In the 2021 Spending Review, the Chancellor set out the first multi-year R&D budget since 2015, which was an exciting step forward. BEIS has since published its own plan for allocating the money, where UKRI is now set to receive over £25bn in the next three years. This means that UKRI will be well-paced to sustainably direct its investment. However, despite the budget rising around 6% per year, it is still likely to be outpaced by inflation in the immediate term. In addition, the settlement does not include investments managed on behalf of BEIS, such as Official Development Assistance (ODA) funding, which means the future of ODA-funded research remains uncertain.

Following this allocation, UKRI have published their new strategy, which sets out their ambitious vision for the next five years.
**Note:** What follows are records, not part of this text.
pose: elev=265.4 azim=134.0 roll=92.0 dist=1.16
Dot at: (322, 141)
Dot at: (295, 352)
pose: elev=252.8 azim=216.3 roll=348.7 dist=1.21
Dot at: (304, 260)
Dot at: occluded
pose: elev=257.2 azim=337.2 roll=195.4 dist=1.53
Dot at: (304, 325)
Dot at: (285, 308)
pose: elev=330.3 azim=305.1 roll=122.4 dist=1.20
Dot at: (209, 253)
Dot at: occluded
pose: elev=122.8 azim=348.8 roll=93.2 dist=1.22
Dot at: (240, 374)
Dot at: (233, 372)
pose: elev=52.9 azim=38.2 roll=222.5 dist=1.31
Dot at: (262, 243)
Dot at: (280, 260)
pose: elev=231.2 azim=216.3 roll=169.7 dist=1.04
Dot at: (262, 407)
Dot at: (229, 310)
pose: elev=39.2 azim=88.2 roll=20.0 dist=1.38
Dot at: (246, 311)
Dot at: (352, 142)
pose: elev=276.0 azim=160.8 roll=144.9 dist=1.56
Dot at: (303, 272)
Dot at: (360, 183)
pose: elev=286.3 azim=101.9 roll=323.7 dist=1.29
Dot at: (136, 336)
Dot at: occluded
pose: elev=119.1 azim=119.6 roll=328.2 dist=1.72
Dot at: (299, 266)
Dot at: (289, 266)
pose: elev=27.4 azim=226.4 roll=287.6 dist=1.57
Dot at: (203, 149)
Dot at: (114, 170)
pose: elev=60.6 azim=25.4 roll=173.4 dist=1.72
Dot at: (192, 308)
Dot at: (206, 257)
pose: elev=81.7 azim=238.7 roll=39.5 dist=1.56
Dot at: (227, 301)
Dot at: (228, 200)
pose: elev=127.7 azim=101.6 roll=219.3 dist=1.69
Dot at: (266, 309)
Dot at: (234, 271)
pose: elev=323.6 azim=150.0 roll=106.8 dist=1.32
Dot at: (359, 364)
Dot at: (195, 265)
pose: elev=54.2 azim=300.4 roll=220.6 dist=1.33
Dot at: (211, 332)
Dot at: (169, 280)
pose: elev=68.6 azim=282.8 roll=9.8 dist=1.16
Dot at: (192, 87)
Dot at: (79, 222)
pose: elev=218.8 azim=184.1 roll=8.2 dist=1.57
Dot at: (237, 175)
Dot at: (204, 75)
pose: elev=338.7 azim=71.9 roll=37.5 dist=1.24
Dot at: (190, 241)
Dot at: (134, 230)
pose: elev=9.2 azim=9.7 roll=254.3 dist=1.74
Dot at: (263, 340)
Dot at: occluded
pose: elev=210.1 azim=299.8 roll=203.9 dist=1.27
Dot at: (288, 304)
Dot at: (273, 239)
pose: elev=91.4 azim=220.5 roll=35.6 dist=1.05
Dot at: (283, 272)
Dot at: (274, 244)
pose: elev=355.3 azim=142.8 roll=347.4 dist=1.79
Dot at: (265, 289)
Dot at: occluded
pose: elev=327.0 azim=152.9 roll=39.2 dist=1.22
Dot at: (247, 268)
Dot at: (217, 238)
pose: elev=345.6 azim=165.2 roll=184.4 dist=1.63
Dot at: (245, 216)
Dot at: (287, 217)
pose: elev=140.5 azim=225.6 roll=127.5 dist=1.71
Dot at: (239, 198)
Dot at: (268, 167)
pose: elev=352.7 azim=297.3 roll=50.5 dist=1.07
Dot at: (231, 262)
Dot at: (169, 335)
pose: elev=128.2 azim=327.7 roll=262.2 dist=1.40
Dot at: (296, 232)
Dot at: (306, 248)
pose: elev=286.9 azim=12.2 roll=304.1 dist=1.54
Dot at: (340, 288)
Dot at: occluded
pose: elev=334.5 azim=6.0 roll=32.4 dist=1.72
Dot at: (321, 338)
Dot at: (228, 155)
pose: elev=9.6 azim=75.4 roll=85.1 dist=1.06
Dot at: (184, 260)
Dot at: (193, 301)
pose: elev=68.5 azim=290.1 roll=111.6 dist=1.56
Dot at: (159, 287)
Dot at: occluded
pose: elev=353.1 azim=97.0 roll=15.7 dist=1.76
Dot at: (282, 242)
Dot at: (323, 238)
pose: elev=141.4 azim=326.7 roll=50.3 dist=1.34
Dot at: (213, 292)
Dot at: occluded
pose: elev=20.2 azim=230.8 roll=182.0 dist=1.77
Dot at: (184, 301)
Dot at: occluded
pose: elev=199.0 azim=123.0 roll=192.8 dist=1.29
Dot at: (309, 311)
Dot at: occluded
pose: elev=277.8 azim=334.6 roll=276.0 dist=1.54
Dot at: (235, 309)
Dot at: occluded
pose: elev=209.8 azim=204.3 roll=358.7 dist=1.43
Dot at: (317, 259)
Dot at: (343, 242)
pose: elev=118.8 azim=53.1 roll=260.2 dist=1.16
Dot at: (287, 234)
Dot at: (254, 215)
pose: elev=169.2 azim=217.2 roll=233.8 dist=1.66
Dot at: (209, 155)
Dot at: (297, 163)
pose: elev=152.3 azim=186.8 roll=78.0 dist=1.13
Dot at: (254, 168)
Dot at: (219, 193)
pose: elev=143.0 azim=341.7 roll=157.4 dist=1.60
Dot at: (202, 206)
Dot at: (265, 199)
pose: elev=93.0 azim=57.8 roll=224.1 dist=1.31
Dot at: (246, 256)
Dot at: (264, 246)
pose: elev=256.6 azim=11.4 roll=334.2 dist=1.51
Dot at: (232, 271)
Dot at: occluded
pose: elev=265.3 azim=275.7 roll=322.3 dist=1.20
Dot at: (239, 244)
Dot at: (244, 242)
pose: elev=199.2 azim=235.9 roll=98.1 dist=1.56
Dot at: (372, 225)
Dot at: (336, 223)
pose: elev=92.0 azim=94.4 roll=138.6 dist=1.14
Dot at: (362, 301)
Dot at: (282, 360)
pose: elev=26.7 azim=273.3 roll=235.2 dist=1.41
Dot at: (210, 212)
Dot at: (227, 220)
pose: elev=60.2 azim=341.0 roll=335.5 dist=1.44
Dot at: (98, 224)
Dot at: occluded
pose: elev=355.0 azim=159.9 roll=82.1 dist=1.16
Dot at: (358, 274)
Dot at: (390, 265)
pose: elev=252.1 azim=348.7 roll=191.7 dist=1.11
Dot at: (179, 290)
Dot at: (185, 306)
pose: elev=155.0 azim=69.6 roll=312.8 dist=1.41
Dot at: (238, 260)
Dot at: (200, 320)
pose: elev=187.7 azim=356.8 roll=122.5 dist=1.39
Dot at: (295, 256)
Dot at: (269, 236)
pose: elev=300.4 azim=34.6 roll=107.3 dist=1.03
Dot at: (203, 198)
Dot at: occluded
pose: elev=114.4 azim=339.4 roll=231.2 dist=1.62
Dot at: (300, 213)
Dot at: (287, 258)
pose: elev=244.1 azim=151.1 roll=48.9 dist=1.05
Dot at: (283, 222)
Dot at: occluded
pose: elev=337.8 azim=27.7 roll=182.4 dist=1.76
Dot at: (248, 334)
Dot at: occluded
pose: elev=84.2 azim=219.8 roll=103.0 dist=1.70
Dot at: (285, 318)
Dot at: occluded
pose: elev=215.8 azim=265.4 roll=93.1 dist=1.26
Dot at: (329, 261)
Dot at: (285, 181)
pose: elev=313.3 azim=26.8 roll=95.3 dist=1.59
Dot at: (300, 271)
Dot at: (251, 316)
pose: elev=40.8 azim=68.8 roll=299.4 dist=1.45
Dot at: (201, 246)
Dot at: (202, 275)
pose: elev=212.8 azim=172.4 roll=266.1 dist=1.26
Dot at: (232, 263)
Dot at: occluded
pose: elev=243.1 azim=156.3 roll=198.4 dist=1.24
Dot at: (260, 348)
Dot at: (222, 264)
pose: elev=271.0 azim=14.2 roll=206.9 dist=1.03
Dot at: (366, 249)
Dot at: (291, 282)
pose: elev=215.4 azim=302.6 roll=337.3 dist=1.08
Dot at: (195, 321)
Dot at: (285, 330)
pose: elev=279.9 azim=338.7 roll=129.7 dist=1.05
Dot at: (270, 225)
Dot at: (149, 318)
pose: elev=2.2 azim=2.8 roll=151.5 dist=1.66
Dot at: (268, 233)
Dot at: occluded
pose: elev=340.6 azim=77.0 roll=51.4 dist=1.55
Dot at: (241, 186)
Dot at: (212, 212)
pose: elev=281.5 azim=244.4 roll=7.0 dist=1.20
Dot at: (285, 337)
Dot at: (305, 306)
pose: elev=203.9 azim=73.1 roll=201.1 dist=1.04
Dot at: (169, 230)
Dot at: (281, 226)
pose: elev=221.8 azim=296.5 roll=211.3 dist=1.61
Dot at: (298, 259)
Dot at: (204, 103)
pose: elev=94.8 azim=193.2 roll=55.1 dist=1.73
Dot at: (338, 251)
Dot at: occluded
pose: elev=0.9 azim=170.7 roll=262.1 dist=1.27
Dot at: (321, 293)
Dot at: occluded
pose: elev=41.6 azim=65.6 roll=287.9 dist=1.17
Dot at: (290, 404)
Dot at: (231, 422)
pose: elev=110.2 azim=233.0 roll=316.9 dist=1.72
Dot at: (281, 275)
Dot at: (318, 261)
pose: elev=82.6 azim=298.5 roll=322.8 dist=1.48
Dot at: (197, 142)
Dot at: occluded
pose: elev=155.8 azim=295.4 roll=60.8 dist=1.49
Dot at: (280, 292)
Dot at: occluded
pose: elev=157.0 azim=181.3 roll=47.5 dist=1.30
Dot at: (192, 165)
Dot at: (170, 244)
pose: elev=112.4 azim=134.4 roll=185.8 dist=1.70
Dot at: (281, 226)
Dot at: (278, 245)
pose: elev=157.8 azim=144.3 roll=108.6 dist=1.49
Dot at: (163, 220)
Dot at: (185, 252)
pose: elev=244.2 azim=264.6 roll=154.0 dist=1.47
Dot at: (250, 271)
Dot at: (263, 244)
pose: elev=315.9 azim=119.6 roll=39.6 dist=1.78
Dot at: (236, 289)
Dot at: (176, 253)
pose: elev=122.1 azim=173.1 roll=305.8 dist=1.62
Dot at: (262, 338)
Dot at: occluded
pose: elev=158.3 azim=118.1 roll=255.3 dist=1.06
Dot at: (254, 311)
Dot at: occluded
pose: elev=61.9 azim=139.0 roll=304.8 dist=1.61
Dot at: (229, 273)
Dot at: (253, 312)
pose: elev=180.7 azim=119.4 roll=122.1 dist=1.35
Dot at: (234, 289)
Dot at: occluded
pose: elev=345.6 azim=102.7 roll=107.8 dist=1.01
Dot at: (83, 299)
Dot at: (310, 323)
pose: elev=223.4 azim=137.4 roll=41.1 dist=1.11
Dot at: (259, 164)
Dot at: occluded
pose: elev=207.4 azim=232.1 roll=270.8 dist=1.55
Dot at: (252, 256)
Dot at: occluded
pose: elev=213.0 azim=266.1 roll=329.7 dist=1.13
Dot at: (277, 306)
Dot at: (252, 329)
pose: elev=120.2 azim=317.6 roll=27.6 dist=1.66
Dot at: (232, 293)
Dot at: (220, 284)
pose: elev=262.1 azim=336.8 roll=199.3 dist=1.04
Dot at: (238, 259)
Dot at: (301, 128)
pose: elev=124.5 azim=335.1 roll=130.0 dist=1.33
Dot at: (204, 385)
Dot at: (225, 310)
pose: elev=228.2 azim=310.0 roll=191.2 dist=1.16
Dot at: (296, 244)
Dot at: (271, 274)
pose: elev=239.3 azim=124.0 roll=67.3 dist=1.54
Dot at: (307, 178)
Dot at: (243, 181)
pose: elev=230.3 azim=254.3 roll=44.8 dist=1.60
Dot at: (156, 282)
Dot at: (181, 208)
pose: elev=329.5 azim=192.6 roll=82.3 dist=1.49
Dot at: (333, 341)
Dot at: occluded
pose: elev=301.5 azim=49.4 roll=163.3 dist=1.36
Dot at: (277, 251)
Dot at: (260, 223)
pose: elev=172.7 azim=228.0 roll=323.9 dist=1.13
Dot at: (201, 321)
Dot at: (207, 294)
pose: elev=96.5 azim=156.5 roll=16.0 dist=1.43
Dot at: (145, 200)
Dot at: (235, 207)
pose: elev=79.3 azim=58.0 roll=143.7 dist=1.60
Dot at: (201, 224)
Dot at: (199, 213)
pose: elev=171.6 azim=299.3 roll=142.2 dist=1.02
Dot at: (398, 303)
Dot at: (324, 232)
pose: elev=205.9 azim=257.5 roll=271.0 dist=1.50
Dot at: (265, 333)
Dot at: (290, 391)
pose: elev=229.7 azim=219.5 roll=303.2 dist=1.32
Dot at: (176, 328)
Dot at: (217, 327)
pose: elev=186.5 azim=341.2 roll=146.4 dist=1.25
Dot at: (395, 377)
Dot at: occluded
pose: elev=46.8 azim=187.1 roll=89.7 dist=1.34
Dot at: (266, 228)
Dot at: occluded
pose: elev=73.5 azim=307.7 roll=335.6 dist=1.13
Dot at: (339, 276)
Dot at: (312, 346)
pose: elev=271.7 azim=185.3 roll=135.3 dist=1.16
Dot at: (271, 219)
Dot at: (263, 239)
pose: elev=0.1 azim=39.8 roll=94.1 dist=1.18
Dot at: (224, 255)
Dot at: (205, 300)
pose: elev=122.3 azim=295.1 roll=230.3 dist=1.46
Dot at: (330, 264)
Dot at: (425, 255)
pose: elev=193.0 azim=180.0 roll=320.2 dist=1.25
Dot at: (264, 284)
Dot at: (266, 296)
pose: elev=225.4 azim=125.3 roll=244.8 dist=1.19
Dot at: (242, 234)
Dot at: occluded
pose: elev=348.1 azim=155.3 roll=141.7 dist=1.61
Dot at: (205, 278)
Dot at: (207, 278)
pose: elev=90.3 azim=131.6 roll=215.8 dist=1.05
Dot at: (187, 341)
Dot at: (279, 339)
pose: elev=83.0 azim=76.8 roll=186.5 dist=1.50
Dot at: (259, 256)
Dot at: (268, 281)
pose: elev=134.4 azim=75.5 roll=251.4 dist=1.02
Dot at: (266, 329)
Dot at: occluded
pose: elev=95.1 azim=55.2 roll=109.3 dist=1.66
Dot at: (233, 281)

The strategy highlights that we are at ‘one of the most important and exciting times in the history of research and innovation in the UK’. Encouragingly, UKRI emphasise that they have a critical role of to play in this new R&D landscape; to shape and support R&D as it continues to evolve and strengthen.

At the same time, they also emphasise that there have been complex and demanding challenges to overcome as a result of the COVID-19 pandemic. With this in mind, UKRI hope to deliver a strategy that focuses on diversity, connectivity, resilience, and engagement to drive necessary change. The strategic framework is structured around six grand strategic objectives: world-class people and careers, places, ideas, innovation, impacts and organisation. The strategy aims to make the UK the most attractive destination for talented scientists by providing cutting-edge infrastructure, incentivising multidisciplinary research, accelerating translation and commercialisation, and improving financial sustainability of research and innovation organisations across the UK. In short, the scale and breadth of its strategic aspirations is enormous.

This new long-term vision is welcome and important for the continuity of microbiology research and key to strengthening UKRI as an organisation, as well as maintaining engagement with stakeholders. Moreover, the actions that UKRI propose to combat poor research culture are promising. In 2020, the Wellcome Trust published the results of the largest every survey into experiences of research culture, which revealed that poor research culture is leading to unhealthy competition, bullying and harassment, and mental health issues. These findings were echoed in the Society’s recently published position statement, calling for employers, funders and governments to prioritise and better support early career microbiologists. Universities and research institutions are unlikely to embed change without key principles set out by UKRI and we hope that by recognising that they are ‘uniquely positioned to catalyse efforts to deliver this’, change will be implemented.

While the ambitions set out by UKRI are welcome, it is unclear how these will be implemented effectively. Unfortunately, UKRI’s strategy does not detail how these statements will be substantiated with tangible action plans, or indeed, measurable ways of assessing to what extent the strategy has been achieved. This falls in line with their recent draft equality, diversity and inclusion (EDI) consultation to which the Society has responded; highlighting that, despite having respectable ambition, grand statements are not accompanied by tangible plans and measurable outcomes. Ultimately, the next important step for this strategy will be to see whether the aspirations set by UKRI are backed up by ring-fenced budgets and tangible outcomes in the months and years ahead.


Department for Business, Energy & Industrial Strategy. Government announces plans for largest ever R&D budget, 2022.

UK Research and Innovation. UKRI Strategy 2022 to 2027, 2022.

Wellcome. What researchers thing about the culture they work in, 2021.

Microbiology Society. Safeguarding the future of the microbiology research and innovation workforce, 2021.